Whenever we went to visit family I was surrounded by boys and all things boy. Army men, toy guns, camouflage, etc. I also had 4 boy cousins who were very close in age to me. Along with Uncles galore (and one very cool Aunt, who was also the only girl with 4 brothers...).

Sometimes, it felt like instead of being treated special because I was the girl, I was treated as an after thought. I remember pictures being taken of the boy cousins together, and being left out (but eventually let into the pictures). I remember the boys getting to go and do things together and one Uncle (who I'm sure was trying to be nice to me, but my sensitivity got the better of me) telling me that I couldn't come because it was a boy thing and I was a girl...

It made me a stronger person, I know it. I was very Tom-boy a incredibly competitive. It made me strive to be faster and stronger because, let's face it, I needed to be able to keep up with them if I wanted to be included.

But, as I grew into womanhood, it made me incredibly self-conscious and self-doubting. I was not a typical girl. Dresses and make up and other "girly" things did not interest me AT ALL. I would rather hang out with the guys watching Army of Darkness and Monty Python movies than watching chick flicks (Seriously, a guy friend actually introduced me to the Princess Bride...). I was also drawn into leadership roles in ministry, and was told that those were reserved for "the menfolk", which made me doubt my womanhood even more.

I have journal pages filled of doubt. I thought that God had made a mistake when He created me. I wondered, for the life of me, why I was made a girl instead of a boy.
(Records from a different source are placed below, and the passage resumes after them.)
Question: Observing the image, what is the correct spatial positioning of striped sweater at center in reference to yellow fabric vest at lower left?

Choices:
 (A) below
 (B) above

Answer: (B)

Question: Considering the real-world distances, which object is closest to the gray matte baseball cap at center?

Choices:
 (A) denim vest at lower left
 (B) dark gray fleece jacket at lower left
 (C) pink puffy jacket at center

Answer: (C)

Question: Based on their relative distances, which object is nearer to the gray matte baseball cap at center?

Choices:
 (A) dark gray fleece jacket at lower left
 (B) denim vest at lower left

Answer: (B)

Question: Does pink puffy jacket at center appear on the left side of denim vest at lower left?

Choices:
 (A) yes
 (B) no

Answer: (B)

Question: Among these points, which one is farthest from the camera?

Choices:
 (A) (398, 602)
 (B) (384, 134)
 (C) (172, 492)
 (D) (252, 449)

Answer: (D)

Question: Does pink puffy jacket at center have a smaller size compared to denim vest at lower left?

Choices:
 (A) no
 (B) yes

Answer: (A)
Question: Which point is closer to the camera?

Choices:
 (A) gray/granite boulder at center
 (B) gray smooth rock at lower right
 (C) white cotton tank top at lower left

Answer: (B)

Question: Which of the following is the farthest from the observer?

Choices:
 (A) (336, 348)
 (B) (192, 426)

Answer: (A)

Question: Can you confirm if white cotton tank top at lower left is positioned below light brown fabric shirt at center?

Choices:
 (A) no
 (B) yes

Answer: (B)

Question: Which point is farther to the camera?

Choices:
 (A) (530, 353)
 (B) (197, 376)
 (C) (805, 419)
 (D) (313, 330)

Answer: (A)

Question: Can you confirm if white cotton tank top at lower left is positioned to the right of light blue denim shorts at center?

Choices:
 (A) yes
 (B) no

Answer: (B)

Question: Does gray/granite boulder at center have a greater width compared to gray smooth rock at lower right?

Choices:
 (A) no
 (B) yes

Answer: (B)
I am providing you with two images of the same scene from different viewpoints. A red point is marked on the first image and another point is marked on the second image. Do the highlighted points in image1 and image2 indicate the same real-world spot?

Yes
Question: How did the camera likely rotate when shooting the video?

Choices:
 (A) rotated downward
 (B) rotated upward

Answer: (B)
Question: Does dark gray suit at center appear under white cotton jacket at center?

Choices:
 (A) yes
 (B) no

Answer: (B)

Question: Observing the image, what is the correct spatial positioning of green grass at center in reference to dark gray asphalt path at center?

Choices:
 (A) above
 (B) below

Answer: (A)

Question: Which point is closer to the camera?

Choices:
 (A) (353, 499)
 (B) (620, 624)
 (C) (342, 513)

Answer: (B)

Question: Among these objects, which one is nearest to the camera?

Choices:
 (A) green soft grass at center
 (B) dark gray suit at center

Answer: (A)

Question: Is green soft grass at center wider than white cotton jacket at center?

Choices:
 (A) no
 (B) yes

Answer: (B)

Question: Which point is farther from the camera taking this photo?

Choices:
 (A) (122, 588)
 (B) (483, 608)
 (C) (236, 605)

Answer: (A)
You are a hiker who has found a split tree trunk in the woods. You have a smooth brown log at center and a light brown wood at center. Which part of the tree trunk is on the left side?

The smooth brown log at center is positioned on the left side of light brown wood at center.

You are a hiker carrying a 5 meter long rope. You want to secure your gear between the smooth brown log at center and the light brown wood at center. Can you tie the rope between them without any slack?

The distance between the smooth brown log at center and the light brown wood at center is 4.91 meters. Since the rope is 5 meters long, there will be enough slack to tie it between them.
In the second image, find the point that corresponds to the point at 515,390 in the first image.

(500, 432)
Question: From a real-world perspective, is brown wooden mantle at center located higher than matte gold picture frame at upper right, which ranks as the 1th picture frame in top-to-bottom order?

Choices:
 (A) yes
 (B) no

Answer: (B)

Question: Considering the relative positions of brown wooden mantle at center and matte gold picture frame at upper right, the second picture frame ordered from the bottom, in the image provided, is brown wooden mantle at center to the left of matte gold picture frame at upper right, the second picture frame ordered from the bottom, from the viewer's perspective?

Now, none of this had anything to do with sexual preference. I was never a closet lesbian, or secretly bisexual. Of course, knowing the way that some people think, I probably would have been encouraged to "investigate" that side, but I always have been attracted to men.

Once, I even looked my name up in the baby name book in the book store, thinking that perhaps my name meant something really cool.

Nope. Carrie, short for Caroline. A feminine form of the name Charles, which means, "Strong and masculine."

Talk about your ego blow! Even my name was wrong!

Fast forward 12 years to 32 year old Carrie.

On Tuesday I went in for my regular OB appointment to check the baby's heart rate, pee in a cup and have my weight and BP checked. I also am super lucky to have an OB who does an ultrasound at every appointment just because. I asked her if maybe we could have a peek to see if we could see anything gender-wise with this baby. She was skeptical because I'm only 15 weeks, so it's kind of early to tell for sure.

Within 30 seconds I saw it plainly.

I'm a mom to 4 boys. :)

Relief flooded my veins as I was super nervous about changing things up with having a girl (another post for another time).

As I was processing this whole thing, I realized, everything I experienced, all of my feelings of short comings, it was all preparation for things to come. God knew that I would be a mom to boys. God knew that I needed to be strong and low maintenance to be able to keep up with my amazing brood of boys.

So, if I could go back and talk to my 20 year old self, I would tell myself to buck it up, that the best is yet to come.